C-SPAN, like others, offers a variety of access speeds — reflecting the diverse capabilities of audiences. The network uses RealNetworks Surestream for its service, and offers bit rates of 20 kbps, 34 kbps and 100 kbps, while its own archival streams are available at 34 kbps and 128 kbps. C-SPAN’s new broadband service goes out at 300 kbps. only supports broadband customers. “Our encoding is now a multi-Bit rate stream of 200 kbps and 100 kbps,” Wright says. “The Windows Media Player and server together determine which stream to send to the user.”

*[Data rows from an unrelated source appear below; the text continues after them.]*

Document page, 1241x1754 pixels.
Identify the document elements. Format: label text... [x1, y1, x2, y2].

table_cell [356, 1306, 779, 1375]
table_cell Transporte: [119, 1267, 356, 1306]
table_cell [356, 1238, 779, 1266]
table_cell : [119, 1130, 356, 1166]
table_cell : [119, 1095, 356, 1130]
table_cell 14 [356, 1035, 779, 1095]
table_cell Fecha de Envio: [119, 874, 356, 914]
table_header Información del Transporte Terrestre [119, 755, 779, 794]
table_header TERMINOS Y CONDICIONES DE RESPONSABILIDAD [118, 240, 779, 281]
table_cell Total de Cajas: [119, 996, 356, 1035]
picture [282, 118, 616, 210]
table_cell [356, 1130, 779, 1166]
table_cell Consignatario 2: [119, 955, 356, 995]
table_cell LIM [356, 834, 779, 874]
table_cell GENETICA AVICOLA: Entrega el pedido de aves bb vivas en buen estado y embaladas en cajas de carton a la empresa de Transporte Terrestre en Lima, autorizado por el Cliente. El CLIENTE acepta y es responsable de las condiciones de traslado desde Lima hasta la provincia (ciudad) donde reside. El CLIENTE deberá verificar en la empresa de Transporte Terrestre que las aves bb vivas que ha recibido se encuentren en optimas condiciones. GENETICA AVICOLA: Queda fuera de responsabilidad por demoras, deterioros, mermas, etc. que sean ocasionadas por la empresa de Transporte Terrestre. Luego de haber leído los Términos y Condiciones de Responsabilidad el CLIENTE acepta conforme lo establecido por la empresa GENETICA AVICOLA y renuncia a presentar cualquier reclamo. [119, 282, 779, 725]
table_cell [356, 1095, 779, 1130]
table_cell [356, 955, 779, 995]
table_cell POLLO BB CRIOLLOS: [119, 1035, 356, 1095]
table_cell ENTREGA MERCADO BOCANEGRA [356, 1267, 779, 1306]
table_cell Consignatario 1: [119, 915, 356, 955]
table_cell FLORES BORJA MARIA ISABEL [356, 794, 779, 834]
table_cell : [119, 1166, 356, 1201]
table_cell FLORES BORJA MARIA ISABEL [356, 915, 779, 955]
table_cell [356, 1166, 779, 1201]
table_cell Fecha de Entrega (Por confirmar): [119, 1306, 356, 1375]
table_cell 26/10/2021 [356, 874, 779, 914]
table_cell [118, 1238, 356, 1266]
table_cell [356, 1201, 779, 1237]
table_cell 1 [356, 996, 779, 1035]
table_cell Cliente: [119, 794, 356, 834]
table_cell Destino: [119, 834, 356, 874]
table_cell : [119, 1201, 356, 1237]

“We have to balance the increased quality of higher bit rate video against the increased cost to stream that higher quality video to our customers,” he adds. “We’re constantly evaluating the cost versus quality issue, and we just recently doubled the bit rate of the video we provide. As revenue from our ad-supported video business grows, we’ll likely continue to ratchet up the bit rate to further increase the quality of our video.”

Discovery’s Web sites have a “sniffer” on its home page to detect the users’ bandwidth capability. That enables the site to offer an HTML page instead of video if the customer doesn’t have a broadband connection.

At QVC’s Web site, the real-time video streams must be synchronized with the show on the TV channel. That requires interlacing of meta-data about the products being sold, as well as product descriptions. The meta-data actually triggers the on-screen changes.

“The same datastores are feeding both L-bar [on the TV shows] and the Web site,” explains QVC’s Gregg. That means TV viewers and Web shoppers all “have a consistent experience.”

As cable operators look toward an Internet Protocol future, the current on-demand video streaming experiences are preparing the networks for next-generation programming. Discovery has already tested subscription-video streaming in a project with Yahoo. The network is developing its broadband showcase, using progressive downloading, which helps it avoid buffering glitches — although right now such delivery is limited to segments of 10 minutes or shorter.

The lessons from these cable network initiatives may well presage the video look of next generation networks.